Nationalgeographic.co.id— Suatu hari, ayah membingkiskan sebuah buku untuk saya. Sampulnya warna putih dengan potret seorang astronaut yang berjejak di Bulan. Ketika itu saya masih kanak-kanak, mungkin kelas satu sekolah dasar. Buku itu menjadi buku pertama saya tentang sains, sebuah ensiklopedia visual seputar ruang angkasa dan misi ke Bulan.
Ibu kerap membacakan halaman demi halaman setiap saya bersiap tidur malam. Bertahun-tahun kemudian, saya baru mengetahui bahwa astronaut dalam sampul buku itu bernama Buzz Aldrin, yang dipotret di Bulan pada 20 Juli 1969.
Tahun ini warga Bumi memperingati 50 tahun pencapaian manusia yang bisa berjalan-jalan di permukaan Bulan. Pada edisi ini kami menyajikan kisah feature tentang era perjalanan luar angkasa. Bagaimana manusia mencapai Bulan dan apa selanjutnya yang bisa kita lakukan. Jadi kapan perjalanan ke Mars bisa terwujud?
Tahun ini juga merupakan angka cantik untuk astronomi. Masih ingatkan kita dengan Johannes Kepler, seseorang yang membukakan pintu luar angkasa untuk pencapaian peradaban manusia. Kita merayakan 400 tahun penemuan Hukum Kepler Ketiga: ”Kuadrat periode suatu planet sebanding dengan pangkat tiga jarak rata-ratanya dari Matahari ”.
Baca juga: Dari Editor Juni 2019: Raffles dan Refleksi Kebinekaan di Tengger
Pada 1619, ketika Batavia dibangun di atas puing-puing Kota Jayakarta, nun jauh di Linz, Austria, Johannes Kepler (1571–1630) merilis ikhtisarnya yang ketiga tentang periode revolusi di setiap planet yang mengelilingi Matahari. Teori itu diterbitkan dalam bukunya yang bertajuk Harmonice Mundi yang bermakna Keharmonisan Dunia.

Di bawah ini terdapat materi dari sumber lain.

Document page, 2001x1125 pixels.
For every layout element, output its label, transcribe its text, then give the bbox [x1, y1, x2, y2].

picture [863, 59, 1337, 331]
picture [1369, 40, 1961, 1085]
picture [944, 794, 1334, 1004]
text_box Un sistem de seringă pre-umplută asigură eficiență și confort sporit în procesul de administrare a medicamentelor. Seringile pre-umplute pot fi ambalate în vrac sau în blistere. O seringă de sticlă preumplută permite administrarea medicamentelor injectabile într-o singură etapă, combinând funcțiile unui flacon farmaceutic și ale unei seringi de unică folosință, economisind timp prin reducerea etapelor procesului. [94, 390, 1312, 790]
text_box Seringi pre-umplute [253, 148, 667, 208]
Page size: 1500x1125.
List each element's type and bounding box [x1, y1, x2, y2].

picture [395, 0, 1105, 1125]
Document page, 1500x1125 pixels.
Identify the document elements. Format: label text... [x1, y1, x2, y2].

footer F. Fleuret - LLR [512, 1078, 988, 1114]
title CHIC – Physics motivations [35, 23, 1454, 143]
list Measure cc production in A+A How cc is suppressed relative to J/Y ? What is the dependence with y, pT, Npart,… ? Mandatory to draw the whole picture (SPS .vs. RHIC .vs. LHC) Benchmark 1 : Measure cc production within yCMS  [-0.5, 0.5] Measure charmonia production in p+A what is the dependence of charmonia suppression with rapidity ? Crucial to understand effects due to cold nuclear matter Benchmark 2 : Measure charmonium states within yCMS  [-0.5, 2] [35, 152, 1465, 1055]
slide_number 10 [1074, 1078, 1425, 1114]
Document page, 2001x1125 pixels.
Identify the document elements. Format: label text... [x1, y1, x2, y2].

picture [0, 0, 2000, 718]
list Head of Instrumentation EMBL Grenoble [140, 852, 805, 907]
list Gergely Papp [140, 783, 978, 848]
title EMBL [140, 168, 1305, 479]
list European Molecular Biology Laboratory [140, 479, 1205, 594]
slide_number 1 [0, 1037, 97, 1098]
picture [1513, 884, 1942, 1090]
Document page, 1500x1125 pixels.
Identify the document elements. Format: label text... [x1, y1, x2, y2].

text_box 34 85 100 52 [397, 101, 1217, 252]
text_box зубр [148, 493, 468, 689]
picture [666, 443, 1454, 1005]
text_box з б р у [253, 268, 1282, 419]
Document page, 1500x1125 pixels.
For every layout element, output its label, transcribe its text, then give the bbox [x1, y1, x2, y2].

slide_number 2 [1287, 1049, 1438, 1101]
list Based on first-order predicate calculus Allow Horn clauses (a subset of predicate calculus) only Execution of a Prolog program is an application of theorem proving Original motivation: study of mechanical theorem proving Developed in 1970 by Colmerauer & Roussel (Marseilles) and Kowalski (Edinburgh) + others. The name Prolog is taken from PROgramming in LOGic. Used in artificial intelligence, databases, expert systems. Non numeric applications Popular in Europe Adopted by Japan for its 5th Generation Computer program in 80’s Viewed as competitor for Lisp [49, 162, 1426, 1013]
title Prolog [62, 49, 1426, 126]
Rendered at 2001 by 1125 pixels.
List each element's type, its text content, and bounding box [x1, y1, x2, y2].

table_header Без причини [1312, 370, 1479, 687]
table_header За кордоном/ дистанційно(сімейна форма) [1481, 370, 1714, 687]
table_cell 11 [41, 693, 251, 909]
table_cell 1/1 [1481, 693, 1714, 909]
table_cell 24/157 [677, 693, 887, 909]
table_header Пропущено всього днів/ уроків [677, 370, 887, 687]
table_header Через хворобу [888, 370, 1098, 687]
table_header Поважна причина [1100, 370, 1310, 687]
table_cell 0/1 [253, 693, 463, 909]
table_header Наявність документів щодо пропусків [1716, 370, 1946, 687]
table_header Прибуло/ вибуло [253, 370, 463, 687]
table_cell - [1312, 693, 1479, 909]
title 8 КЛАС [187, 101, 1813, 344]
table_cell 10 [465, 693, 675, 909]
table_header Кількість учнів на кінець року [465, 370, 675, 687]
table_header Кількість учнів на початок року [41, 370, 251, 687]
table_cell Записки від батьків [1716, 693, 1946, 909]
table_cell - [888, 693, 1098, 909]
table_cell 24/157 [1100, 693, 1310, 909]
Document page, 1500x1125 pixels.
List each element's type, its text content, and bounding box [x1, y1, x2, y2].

Apa yang bisa kita petik dari peringatan ini?
Pada awal abad ke-20, Profesor Max Caspar, yang dikenal sebagai ilmuwan yang paling memahami alam pikiran Johannes Kepler, merilis buku bertajuk Kepler. Ada pendapat dari sang Profesor itu yang masih menarik untuk kita renungkan.
"Intoleransi keagamaan sangat memuakkan bagi Kepler, yang yakin bahwa keharmonisan di antara planet-planet seharusnya terdapat juga di antara umat manusia."
Tahun ini pula kita merayakan ulang tahun International Astronomical Union yang ke-100. Kita pun mengenang 100 tahun pemotretan pertama gerhana Matahari total di Afrika barat. Namun, kita sendiri juga memiliki perayaan penting: 50 tahun Planetarium dan Observatorium Jakarta.
Baca juga: Dari Editor April 2019: Tantangan Menemukan Kembali Jiwa Kota
Gedung Planetarium Jakarta mengingatkan kita kepada Bung Karno, yang meresmikan dimulainya pembangunan planetarium yang terbesar di seluruh dunia dan pertama di Asia Tenggara pada 1964. Bangunan berkubah itu memulai pertunjukannya untuk umum pada 1 Maret 1969. Kita menolak lupa atas bantuan dana para pengusaha batik yang terhimpun dalam Gabungan Koperasi Batik Indonesia demi berdirinya bangunan ini. Atas alasan inilah kami menyajikan dua kisah pendek bertema astronomi dan batik Lasem.
Bung Karno memiliki harapan besar kepada Planetarium Jakarta, yang menurutnya berdarma demi mengeyahkan tahayul seputar peristiwa benda-benda angkasa. Saya pikir, pada saat itulah Bapak Bangsa kita telah meletakkan salah satu dasar pembelajaran sains kepada masyarakat Indonesia. Pembelajaran sains yang baik akan membangun pola pikir sainstifik. Lebih jauh lagi, kemajuan sains di suatu negara menunjukkan kemajuan peradaban.
Saya kembali terkenang buku bersampul putih dengan potret seorang astronaut, yang dibingkiskan ayah. Entahlah, di mana buku itu sekarang.